--- Task goal ---
How many of the lines below contain the word "Aide"? Only the number is wanted.

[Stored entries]
-=-=-

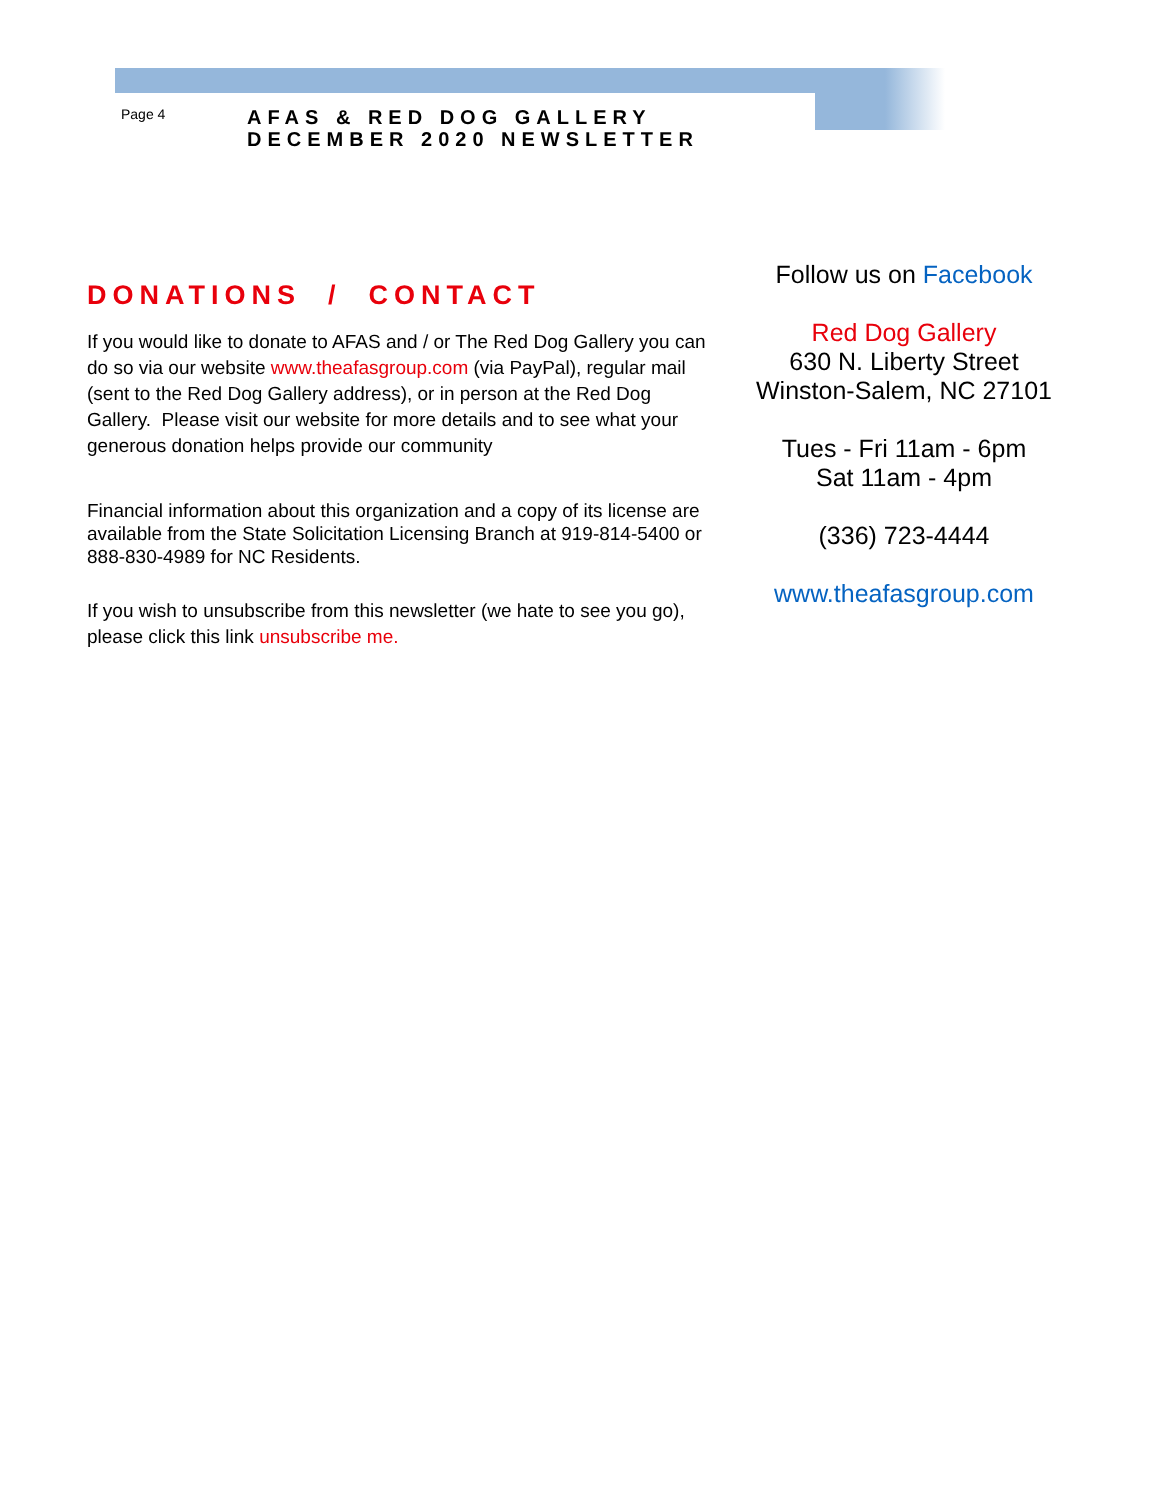Page 4
AFAS & RED DOG GALLERY
DECEMBER 2020 NEWSLETTER
DONATIONS / CONTACT
If you would like to donate to AFAS and / or The Red Dog Gallery you can do so via our website www.theafasgroup.com (via PayPal), regular mail (sent to the Red Dog Gallery address), or in person at the Red Dog Gallery. Please visit our website for more details and to see what your generous donation helps provide our community
Financial information about this organization and a copy of its license are available from the State Solicitation Licensing Branch at 919-814-5400 or 888-830-4989 for NC Residents.
If you wish to unsubscribe from this newsletter (we hate to see you go), please click this link unsubscribe me.
Follow us on Facebook
Red Dog Gallery
630 N. Liberty Street
Winston-Salem, NC 27101
Tues - Fri 11am - 6pm
Sat 11am - 4pm
(336) 723-4444
www.theafasgroup.com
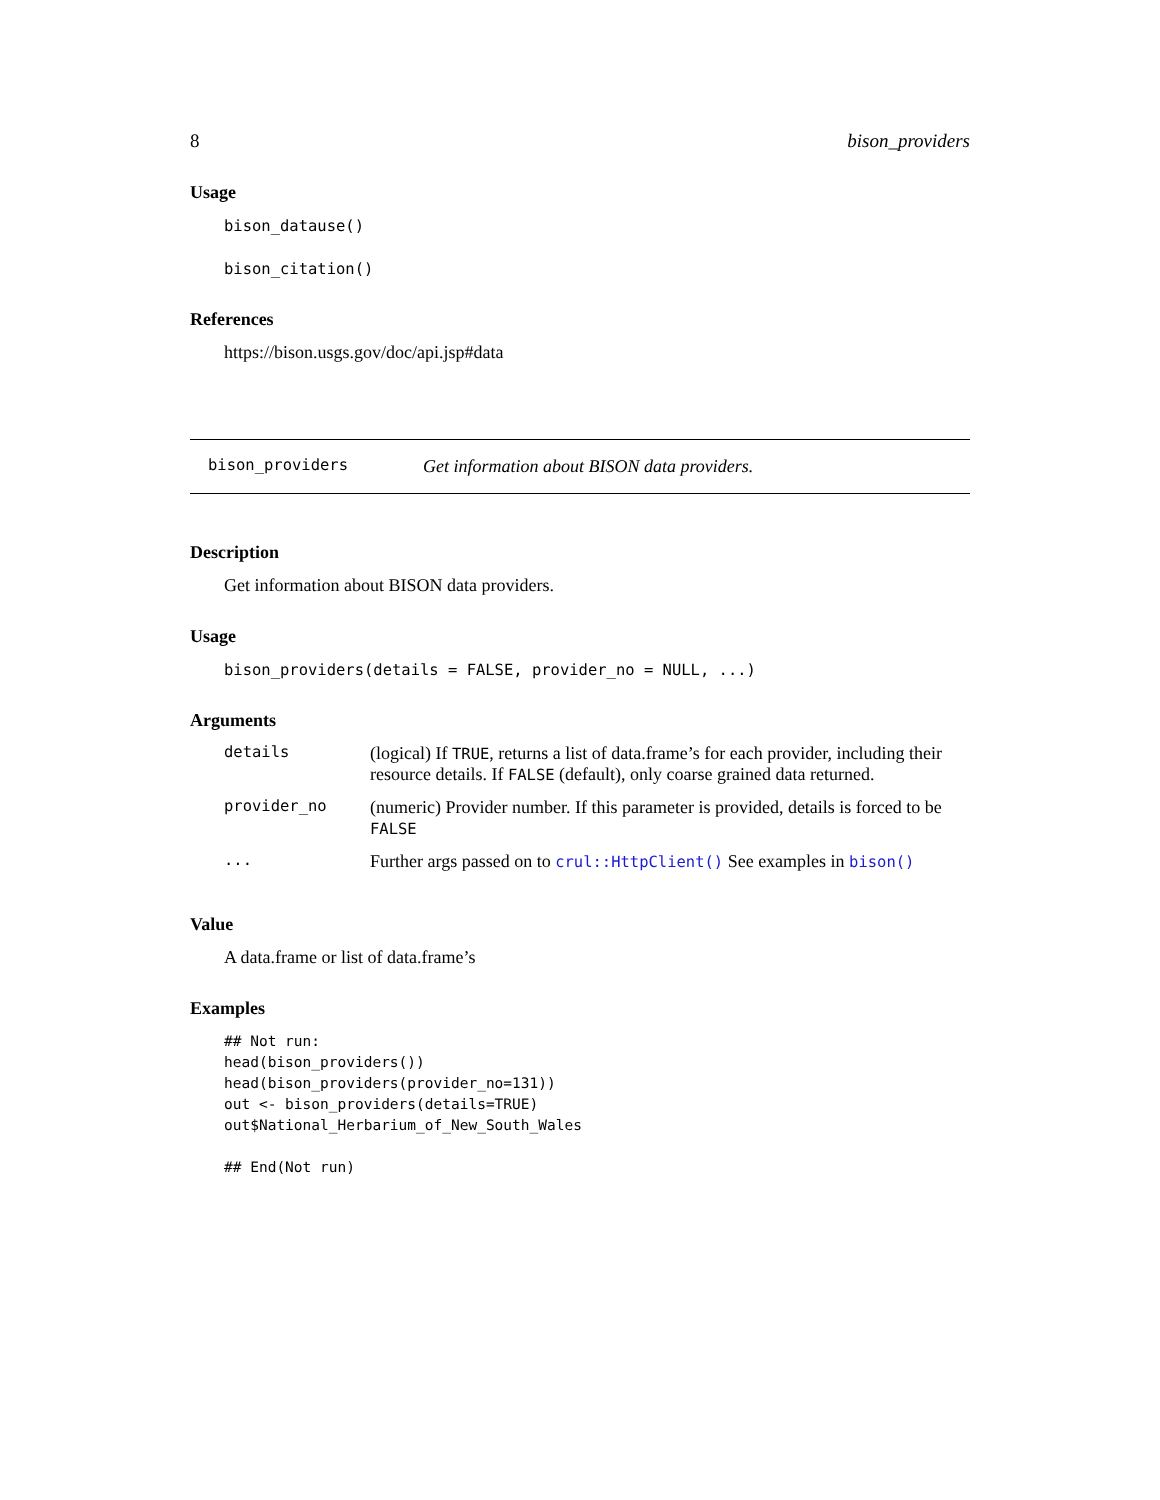8 bison_providers
Usage
bison_datause()
bison_citation()
References
https://bison.usgs.gov/doc/api.jsp#data
bison_providers Get information about BISON data providers.
Description
Get information about BISON data providers.
Usage
bison_providers(details = FALSE, provider_no = NULL, ...)
Arguments
| details | (logical) If TRUE , returns a list of data.frame’s for each provider, including their resource details. If FALSE (default), only coarse grained data returned. |
| provider_no | (numeric) Provider number. If this parameter is provided, details is forced to be FALSE |
| ... | Further args passed on to crul::HttpClient() See examples in bison() |
Value
A data.frame or list of data.frame’s
Examples
## Not run:
head(bison_providers())
head(bison_providers(provider_no=131))
out <- bison_providers(details=TRUE)
out$National_Herbarium_of_New_South_Wales

## End(Not run)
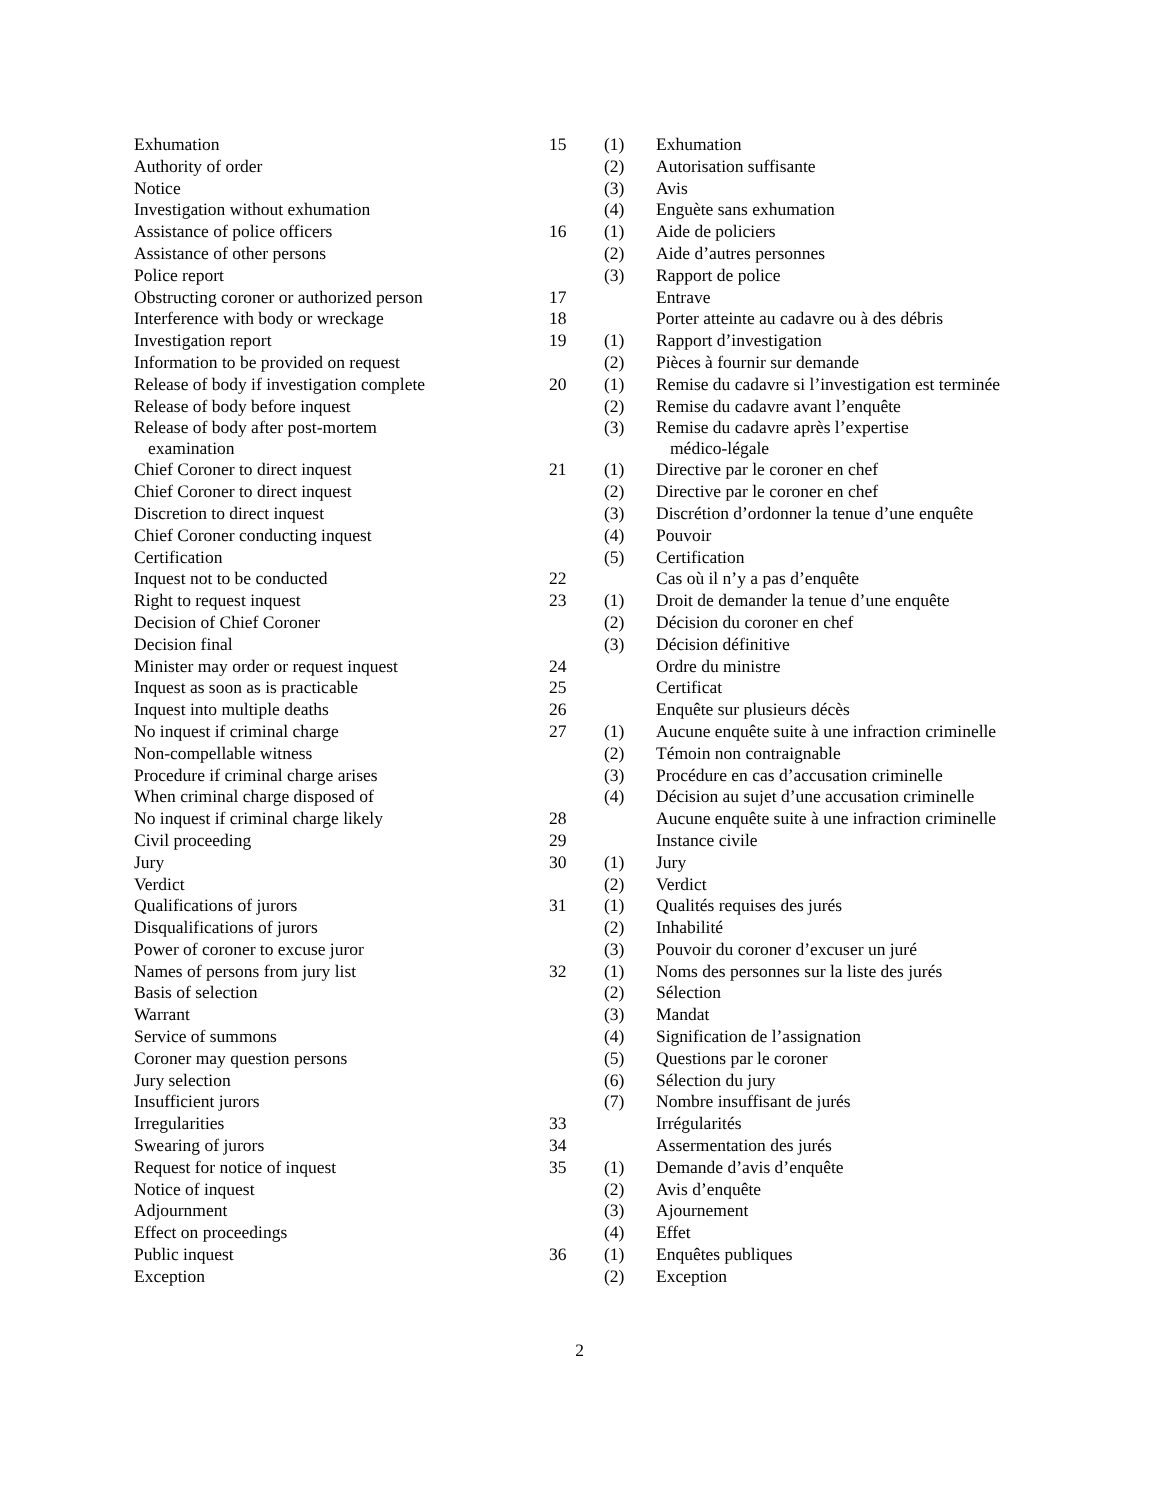| Exhumation | 15 | (1) | Exhumation |
| Authority of order | | (2) | Autorisation suffisante |
| Notice | | (3) | Avis |
| Investigation without exhumation | | (4) | Enguète sans exhumation |
| Assistance of police officers | 16 | (1) | Aide de policiers |
| Assistance of other persons | | (2) | Aide d’autres personnes |
| Police report | | (3) | Rapport de police |
| Obstructing coroner or authorized person | 17 | | Entrave |
| Interference with body or wreckage | 18 | | Porter atteinte au cadavre ou à des débris |
| Investigation report | 19 | (1) | Rapport d’investigation |
| Information to be provided on request | | (2) | Pièces à fournir sur demande |
| Release of body if investigation complete | 20 | (1) | Remise du cadavre si l’investigation est terminée |
| Release of body before inquest | | (2) | Remise du cadavre avant l’enquête |
| Release of body after post-mortem examination | | (3) | Remise du cadavre après l’expertise médico-légale |
| Chief Coroner to direct inquest | 21 | (1) | Directive par le coroner en chef |
| Chief Coroner to direct inquest | | (2) | Directive par le coroner en chef |
| Discretion to direct inquest | | (3) | Discrétion d’ordonner la tenue d’une enquête |
| Chief Coroner conducting inquest | | (4) | Pouvoir |
| Certification | | (5) | Certification |
| Inquest not to be conducted | 22 | | Cas où il n’y a pas d’enquête |
| Right to request inquest | 23 | (1) | Droit de demander la tenue d’une enquête |
| Decision of Chief Coroner | | (2) | Décision du coroner en chef |
| Decision final | | (3) | Décision définitive |
| Minister may order or request inquest | 24 | | Ordre du ministre |
| Inquest as soon as is practicable | 25 | | Certificat |
| Inquest into multiple deaths | 26 | | Enquête sur plusieurs décès |
| No inquest if criminal charge | 27 | (1) | Aucune enquête suite à une infraction criminelle |
| Non-compellable witness | | (2) | Témoin non contraignable |
| Procedure if criminal charge arises | | (3) | Procédure en cas d’accusation criminelle |
| When criminal charge disposed of | | (4) | Décision au sujet d’une accusation criminelle |
| No inquest if criminal charge likely | 28 | | Aucune enquête suite à une infraction criminelle |
| Civil proceeding | 29 | | Instance civile |
| Jury | 30 | (1) | Jury |
| Verdict | | (2) | Verdict |
| Qualifications of jurors | 31 | (1) | Qualités requises des jurés |
| Disqualifications of jurors | | (2) | Inhabilité |
| Power of coroner to excuse juror | | (3) | Pouvoir du coroner d’excuser un juré |
| Names of persons from jury list | 32 | (1) | Noms des personnes sur la liste des jurés |
| Basis of selection | | (2) | Sélection |
| Warrant | | (3) | Mandat |
| Service of summons | | (4) | Signification de l’assignation |
| Coroner may question persons | | (5) | Questions par le coroner |
| Jury selection | | (6) | Sélection du jury |
| Insufficient jurors | | (7) | Nombre insuffisant de jurés |
| Irregularities | 33 | | Irrégularités |
| Swearing of jurors | 34 | | Assermentation des jurés |
| Request for notice of inquest | 35 | (1) | Demande d’avis d’enquête |
| Notice of inquest | | (2) | Avis d’enquête |
| Adjournment | | (3) | Ajournement |
| Effect on proceedings | | (4) | Effet |
| Public inquest | 36 | (1) | Enquêtes publiques |
| Exception | | (2) | Exception |
2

-=-=-

--- Solution to this problem ---
2